En mi libro me lanzo en busca de la puta vasca perdida. No debemos olvidar que nos colonizaron los Reyes Católicos. ¡Ay que joderse! Lo que hago es rescatar textos de nuestros enemigos, desde el peregrino Aymeric Picaud al inquisidor Lancre, que llevó a la hoguera a cientos de sorginas. Estos dos hombres tan antivascos cuentan que en Euskal Herria existía una sexualidad abominable, muy explícita, y cargaron contra sus mujeres. Creo que la cruz no se nos había metido tan adentro hasta que llegaron. La conquista tuvo un carácter militar, pero también católico-inquisitorial.

Su libro, en el fondo, habla de libertad. No sólo de la censura ajena, sino sobre todo de autocensura y de los propios tabús que nos imponemos a nosotros mismos.

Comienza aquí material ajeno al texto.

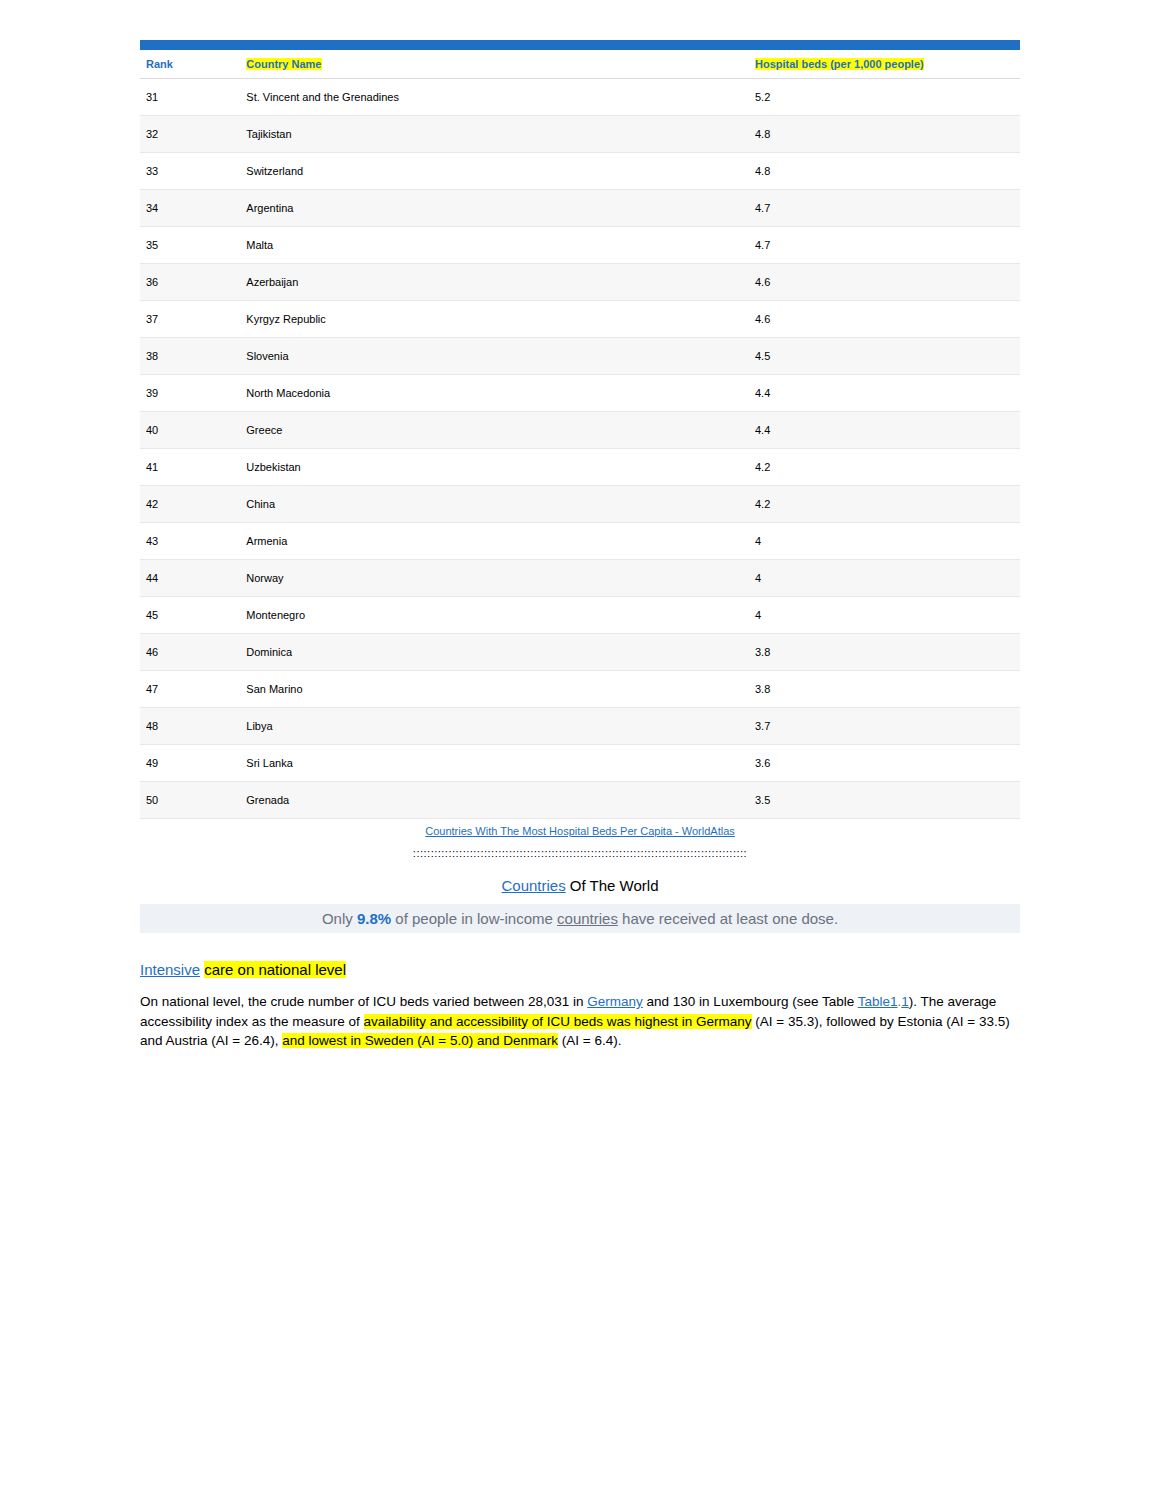| Rank | Country Name | Hospital beds (per 1,000 people) |
| --- | --- | --- |
| 31 | St. Vincent and the Grenadines | 5.2 |
| 32 | Tajikistan | 4.8 |
| 33 | Switzerland | 4.8 |
| 34 | Argentina | 4.7 |
| 35 | Malta | 4.7 |
| 36 | Azerbaijan | 4.6 |
| 37 | Kyrgyz Republic | 4.6 |
| 38 | Slovenia | 4.5 |
| 39 | North Macedonia | 4.4 |
| 40 | Greece | 4.4 |
| 41 | Uzbekistan | 4.2 |
| 42 | China | 4.2 |
| 43 | Armenia | 4 |
| 44 | Norway | 4 |
| 45 | Montenegro | 4 |
| 46 | Dominica | 3.8 |
| 47 | San Marino | 3.8 |
| 48 | Libya | 3.7 |
| 49 | Sri Lanka | 3.6 |
| 50 | Grenada | 3.5 |
Countries With The Most Hospital Beds Per Capita - WorldAtlas
::::::::::::::::::::::::::::::::::::::::::::::::::::::::::::::::::::::::::::::::::::::::::::::
Countries Of The World
Only 9.8% of people in low-income countries have received at least one dose.
Intensive care on national level
On national level, the crude number of ICU beds varied between 28,031 in Germany and 130 in Luxembourg (see Table Table1.1). The average accessibility index as the measure of availability and accessibility of ICU beds was highest in Germany (AI = 35.3), followed by Estonia (AI = 33.5) and Austria (AI = 26.4), and lowest in Sweden (AI = 5.0) and Denmark (AI = 6.4).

Dentro de la forma de ser vasca y, más específicamente, de los que llevamos una vida combativa, ha calado hondo el rol del gudari y la gudari. Como el enemigo es muy grande y la represión tan bestia, hemos adoptado una posición marcial. Ese aire militar obliga a una autovigilancia constante para ser coherente y estar alerta. Todo ello nos ha empujado a dejar de lado otras reivindicaciones. ¿Cómo vamos a relajarnos, cómo vamos a mostrarnos humanos y desatar nuestra lujuria si tenemos que estar alerta contra el agresor?

¿El militante vasco ha tendido hacia el ascetismo?

Sí, a eso ayuda el hecho de que, entre los movimientos de izquierdas, se da mucho la intervigilancia. Nos miramos continuamente los unos a los otros. Resulta opresivo y siempre me ha agobiado, porque en el feminismo ha ocurrido también. Se supone que hemos de ser homogéneas. Lo que se salga de ahí, es inmediatamente sospechoso.

Eso no ha conseguido frenarle…

Yo soy como soy y no lo puedo olvidar. Tengo tendencia a ser golfa. Los revolucionarios debemos relajarnos, porque encima de que se está realizando un terrible esfuerzo para transformar las cosas, cargamos con un montón de encorsetamientos. A eso voy con lo de «gudari versus puta». Ahora que se están cambiando las cosas gracias al esfuerzo de tanta gente, es buen momento para cambiar. Yo auguro que la represión bajará y que será buen momento para que el gudari se pueda travestir y empecemos a matar a ese cura de 200 años del que hablaba Oteiza. Así comenzaremos a hacer más la puta, en el sentido más hedonista y divertido.